Starring: Barry Keoghan, Evan Peters, Jared Abrahamson
Director: Bart Layton
Running Time: 116 mins
American Animals is an American film about the true story of a group of university students who attempted a hugely audacious heist on the library of Transylvania University, Kentucky, and the highly valuable books kept inside.
Although it’s not quite perfect, this is a very ambitious, entertaining and ultimately rather emotionally powerful heist movie that goes beyond what we see from more typical entries in the genre, by delving in extremely deep to the emotions of the people that were driven to committ a major robbery, and their reflection on it afterwards.
The central story of the film is similar to a normal heist, and in knowing that, the film takes a very impressive and unique leap to give you a different experience to sitting through yet another one of the same heist stories.

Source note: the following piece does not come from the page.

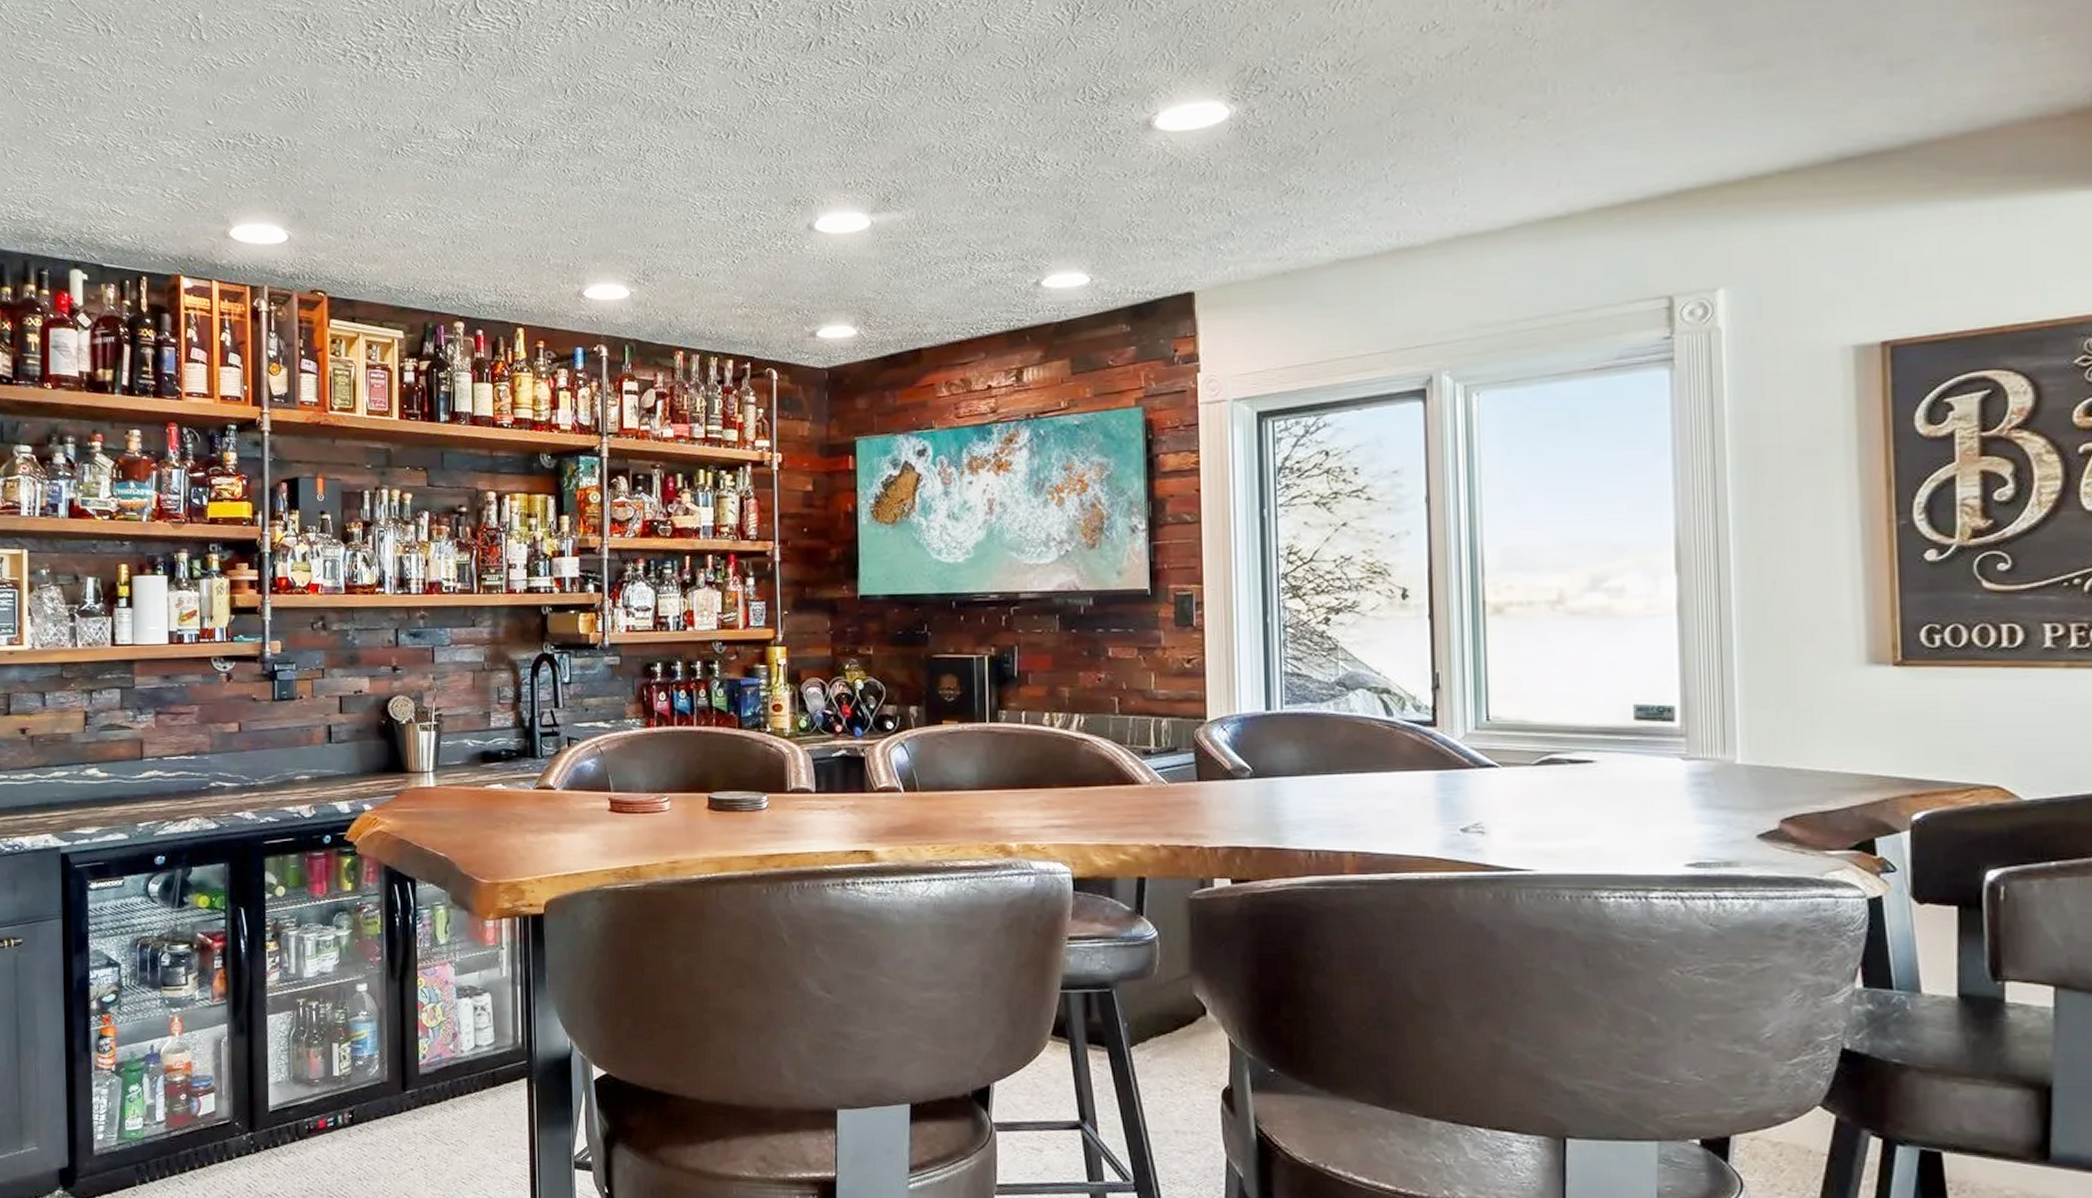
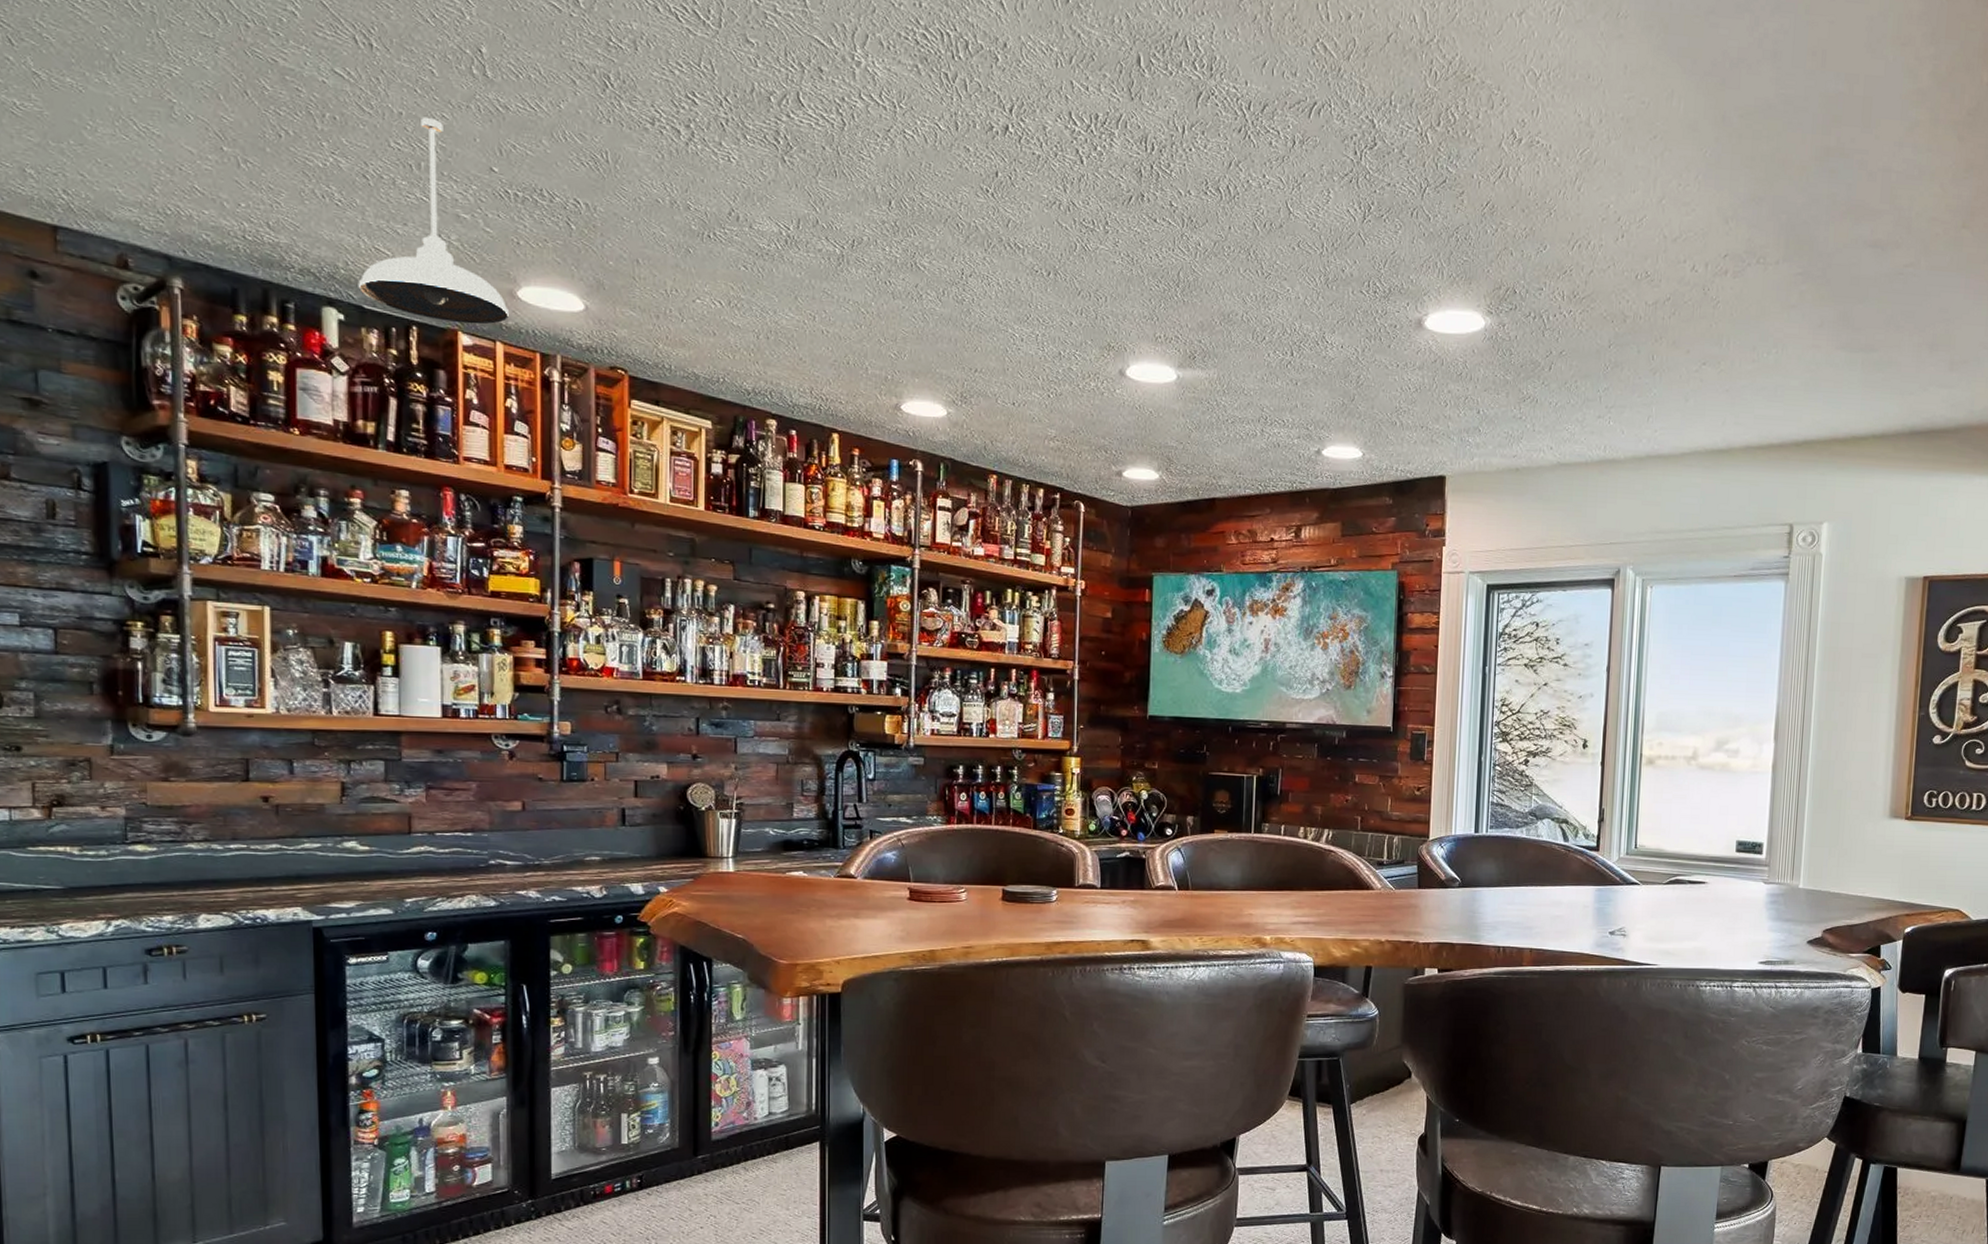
pendant light: none [98,85,223,269] -> present [358,117,509,325]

So, rather than playing out as an entirely narrative drama, the film includes interviews with the real men who committed the crime, allowing us to listen to them detailing their deepest emotions and feelings at the time, as well as interesting insights on how the planning and execution of the robbery went down.
Now, it’s a very, very strange choice from writer-director Bart Layton to bring the real men into the movie – and not in any sort of comedic fashion as other films are more willing to do. However, as jarring and strange as that fourth wall break seems at first, it is actually a very bold decision that ultimately pays off very well.
From the beginning, we watch the story of young Spencer Reinhard, and his friendship with Warren Lipka that ultimately leads the two into plotting the heist of the century. That part of the movie works very well as a narrative drama, and sometimes the inclusion of those interviews can really throw you off, taking you out of the moment significantly. Although, they do provide a very genuine and strong emotional insight to the main characters that would likely not have been achieved through the screenplay itself.
I must say that the best parts of this movie are the parts where things are let a little bit loose, and there’s more focus on the narrative side of the story. While hearing the men’s stories are undoubtedly interesting and helpful to understand their psyche at the time, the way in which they are included does at times feel like you’re being spoonfed information to help you along in the movie.
On the other hand, when the heist eventually comes around in the film’s final act, the movie turns fully back to being a narrative drama, and that’s where the most intense excitement and drama comes, because it allows the film to get into a really good flow of tension and emotion that’s really impressive to see.
With that said, it’s the finale of the film that really brings an interesting and unique perspective to the film. After we see the heist unfold, the movie switches attention to the real men, as they give accounts on their deep feelings of regret and guilt, in a far more stark and genuine way than any actor could.
What’s most interesting about that ending to the film is the fact that most heist movies don’t have any indication of deep guilt and regret, with the inevitable change of heart from the criminals in the final act often coming down to some sort of generic moral epiphany that can often be a little forced and underwhelming.
This film, on the other hand, brilliantly utilises all of the stories that you’ve been told over the course of the movie, and all of the emotions and doubts of the men who were going to committ a great robbery, and then flips that back on them after the fact, something that brings out an incredible amount of emotion and power as the film comes to a close.
Overall, I was rather impressed by American Animals. It’s an exciting crime drama complete with a lot of depth and riveting emotion, as we hear from the real men who were a part of this incredible true story, and although the execution of the film’s most unique elements isn’t quite 100%, it’s a bold move that actually pays dividends come the end, and that’s why I’m giving it a 7.5.